I would just add that, one thing to think about here, is sequencing better than combinations? And I think what we're hearing is, it may well be that sequencing is the way to go in this elderly patient population.

Now in the younger patient population, where the cure is something that one may be going for, maybe start with chemo and maybe do more aggressive combinations, and they'll be better able to deal with side effects too. But in this slightly elder patient population, where there's a lot of comorbidities, sequencing might be a better and safer way to go. So that the patient actually dies from something apart from their disease.

And I think that's really what we're hearing from docs that they're looking for.

So the convenience of an oral therapy they can take at home is actually very attractive. As long as they can get a meaningful period of remission, then it's great, and it helps them live their normal lives. I think that's what we're hearing from KOL. And, I think Dan is going to...

(multiple speakers)

Well, and that doesn't mean, we're not going to explore combinations in the future as well. We just feel very confident in the single agent efficacy and the paradigm that Robert was talking, about trying to extend people's good quality of life with this chronic disease. But we have a very long patent life and we're all starting to look at combination opportunities as well.

Got it. And then just in regards to, with your market research, the use of Ibrutinib and maybe more importantly, how much - - how many patients are refractory to Ibrutinib? And do you have any data as to how Duvelisib might be impacting those patients?

Yes. That's a good question. The phase continues to evolve. Ibrutinib has now been on the market for a few years, again, moving to front-line. And as Robert mentioned earlier, the study out of the University of Pennsylvania with Anthony Mato shows anywhere from 20% to 40% of Ibrutinib patients are becoming intolerant.

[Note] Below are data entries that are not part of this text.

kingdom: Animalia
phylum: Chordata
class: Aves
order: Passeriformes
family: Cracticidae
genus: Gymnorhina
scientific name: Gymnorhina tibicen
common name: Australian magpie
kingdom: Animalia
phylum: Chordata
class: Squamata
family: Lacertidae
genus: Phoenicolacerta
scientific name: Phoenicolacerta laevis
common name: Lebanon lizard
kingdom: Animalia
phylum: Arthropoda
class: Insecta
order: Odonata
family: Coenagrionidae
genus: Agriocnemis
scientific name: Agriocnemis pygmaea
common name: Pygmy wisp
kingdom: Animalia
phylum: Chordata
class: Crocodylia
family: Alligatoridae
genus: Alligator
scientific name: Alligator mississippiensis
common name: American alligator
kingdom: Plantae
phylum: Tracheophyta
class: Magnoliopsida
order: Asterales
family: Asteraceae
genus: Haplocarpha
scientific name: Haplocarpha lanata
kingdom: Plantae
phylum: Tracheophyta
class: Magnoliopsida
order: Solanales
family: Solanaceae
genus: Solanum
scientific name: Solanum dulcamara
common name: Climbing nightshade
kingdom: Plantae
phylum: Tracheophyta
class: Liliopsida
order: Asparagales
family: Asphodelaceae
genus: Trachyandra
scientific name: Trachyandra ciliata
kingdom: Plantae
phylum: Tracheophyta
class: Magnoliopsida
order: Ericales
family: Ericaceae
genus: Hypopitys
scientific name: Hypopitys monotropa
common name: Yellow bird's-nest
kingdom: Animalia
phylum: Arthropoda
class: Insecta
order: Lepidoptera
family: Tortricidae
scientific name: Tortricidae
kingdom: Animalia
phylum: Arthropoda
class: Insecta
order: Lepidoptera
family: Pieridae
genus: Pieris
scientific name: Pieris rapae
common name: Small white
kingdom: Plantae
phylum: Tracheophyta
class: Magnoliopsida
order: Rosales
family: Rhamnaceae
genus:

They're having breakthrough side effects, bleeding, atrial fibrillation. So, those are the patients that progress, or have side effects would move on, as Robert mentioned, maybe to monotherapy Duvelisib in sequence. And that again is where we feel our market opportunity would be.

Great. Thank you guys very much, and good luck.

Thanks, Ren.

Thanks.

Ladies and gentlemen, this concludes our question-and-answer portion of the call. I would like to turn it back to management for any additional closing remarks.

Thank you very much. We appreciate everybody dialing in and asking thoughtful questions. We look forward to speaking with each of you in the near future as we continue to press forward in our mission to improve outcomes for patients with cancer. Thank you and have a good evening.

Ladies and gentlemen, this concludes the conference call for today. We appreciate your participation. You may all disconnect.